In the week since the publication of the letter, the authors of the letter have been called hypocrites, censors and, worse, anti-Semites. A ludicrous charge: five of the eight are Jewish and one is an Israeli.
These accusations seek to intimidate us into silence and shut down substantive discussion. This, ironically, is the very charge that is being levelled at us.
It's hard not to see these attacks as part of a deliberate strategy to divert attention from the real issues, namely Israel's gross violations of human rights and disregard for international law and, in this instance, the hijacking of Toronto's premier cultural event and putting it at the service of Israel's political agenda.
I am Jewish, with deep ties to Israel, and to my family members living there. Speaking out against the State of Israel neither diminishes my Jewishness nor puts Israel at risk of destruction.
It calls on Israel to live up to the standard of Jewish ethics that I grew up with. As though this should exonerate Israel, its defenders are always quick to point to the many countries where human rights are routinely violated, leading, inevitably, to the question: "Why are you singling out Israel?"
We do not deny or condone other countries that oppress their populations. Had Beijing or Tehran been selected as the inaugural City to City spotlight, and presented in an uncritical and largely laudatory manner, there would have been equally outraged protests.
TIFF singled out Israel for a celebratory spotlight, and its timing could not have been worse, in view of the ongoing settlement and colonization of Palestinian lands, of the continued construction of the wall that is enclosing the Palestinian population of the West Bank in a series of claustrophobic, prison-like enclaves, of the daily acts of humiliation and violations of the rights and the dignity of old and young alike, and, most recently, of the lethal assault on Gaza that left 1,400 Palestinian women, men and children dead.
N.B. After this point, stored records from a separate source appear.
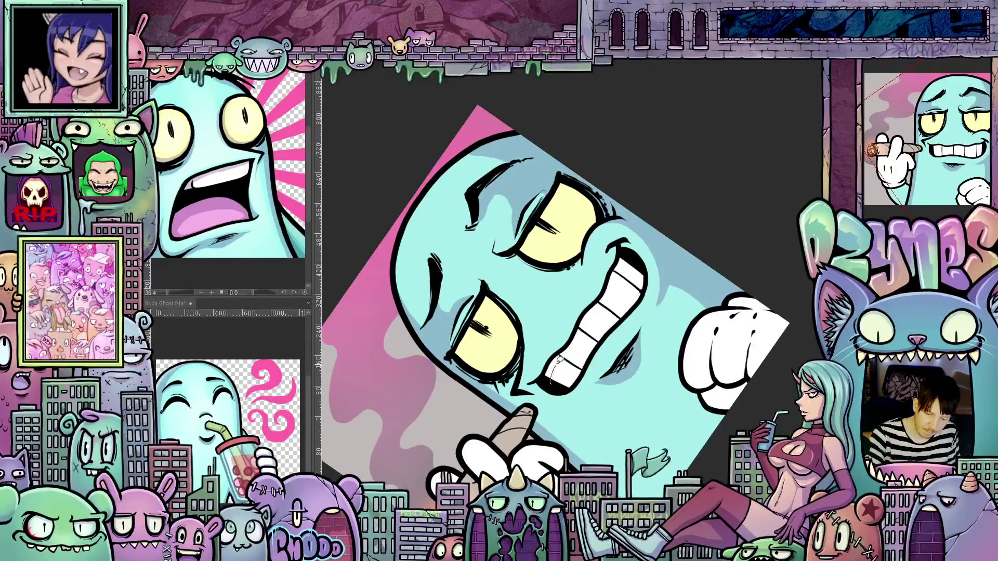
pyautogui.moveTo(575, 340)
pyautogui.mouseDown()
pyautogui.moveTo(627, 267)
pyautogui.moveTo(643, 263)
pyautogui.moveTo(616, 245)
pyautogui.moveTo(555, 347)
pyautogui.mouseUp()
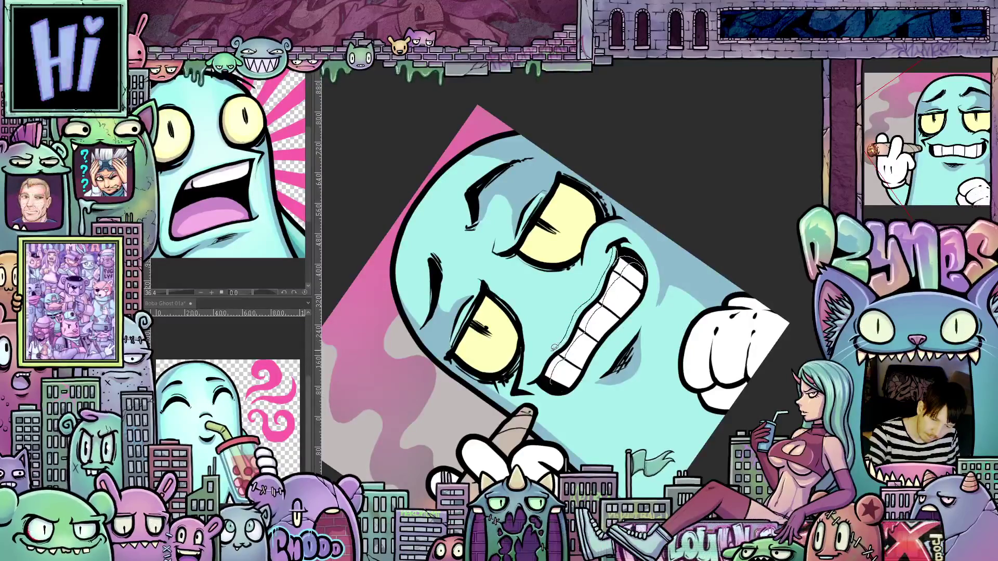
pyautogui.moveTo(552, 381)
pyautogui.mouseDown()
pyautogui.moveTo(652, 311)
pyautogui.moveTo(634, 312)
pyautogui.moveTo(637, 328)
pyautogui.mouseUp()
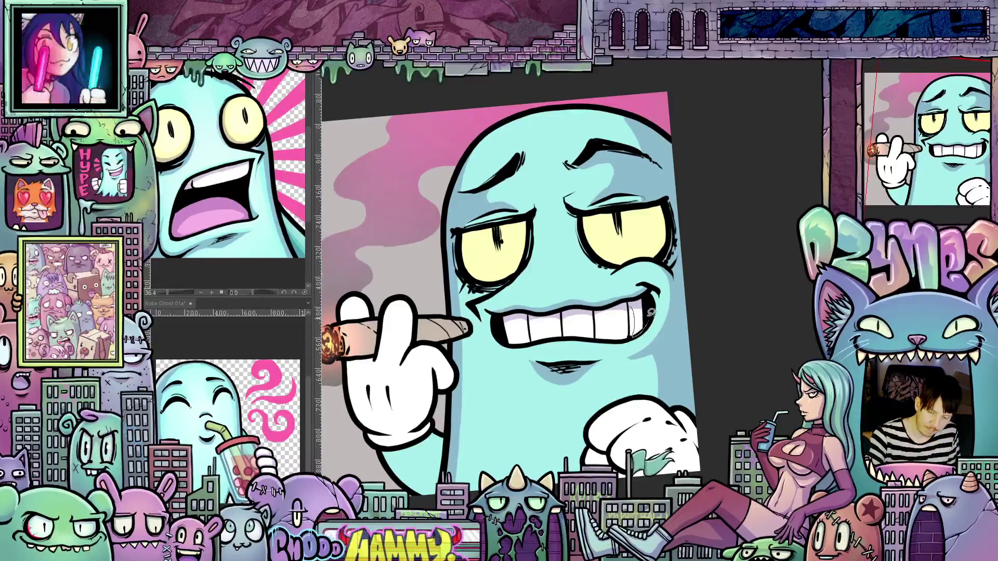
pyautogui.moveTo(627, 395)
pyautogui.mouseDown()
pyautogui.moveTo(715, 363)
pyautogui.moveTo(697, 343)
pyautogui.moveTo(716, 381)
pyautogui.moveTo(643, 312)
pyautogui.moveTo(667, 286)
pyautogui.moveTo(665, 364)
pyautogui.moveTo(700, 387)
pyautogui.moveTo(703, 362)
pyautogui.mouseUp()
The purpose of our letter was to point to a few things that are left out of the glowing descriptions of Tel Aviv as "a young dynamic city that, like Toronto, celebrates diversity." Many people are excluded from that diversity and Tel Aviv, far from being outside the conflict, is the military centre of Israel, a place fighter jets departed from on their lethal missions to Gaza last December and January.
Asserting these facts in no way argues that Israel should not exist or calls for its destruction. This absurd claim is being circulated with the express purpose of discrediting the letter and intimidating its authors into silence.
The accusations seek to divert attention from the issue at hand: the hijacking of Toronto's premier cultural event and putting it at the service of Israel's political agenda.
When Israel's consul general, Amir Gissin, launched Brand Israel in Toronto in August 2008, he made no secret of the fact that it was to culminate in a major Israeli presence at the 2009 Toronto International Film Festival.
Welcome news in Israel where "the need to have an ongoing campaign that will implant positive emotional associations to Israel has become crucial," wrote Israel author Haskell Nussbaum in the Jerusalem Post. "The Foreign Ministry is beginning to get it."
Under the circumstances, it is hard to escape the connection between TIFF's celebratory spotlight on Tel Aviv and Israel's campaign to cleanse its image, and make it "more attractive," as Gissin told a Toronto conference in May 2008. "Not right, attractive."
Isn't that what the City to City Tel Aviv spotlight is about?
In Canada today, to criticize Israel is a very dangerous thing.
Documentary filmmaker Kathy Wazana is the founder of the Toronto Just Peace Seder and Playgrounds for Peace Initiatives.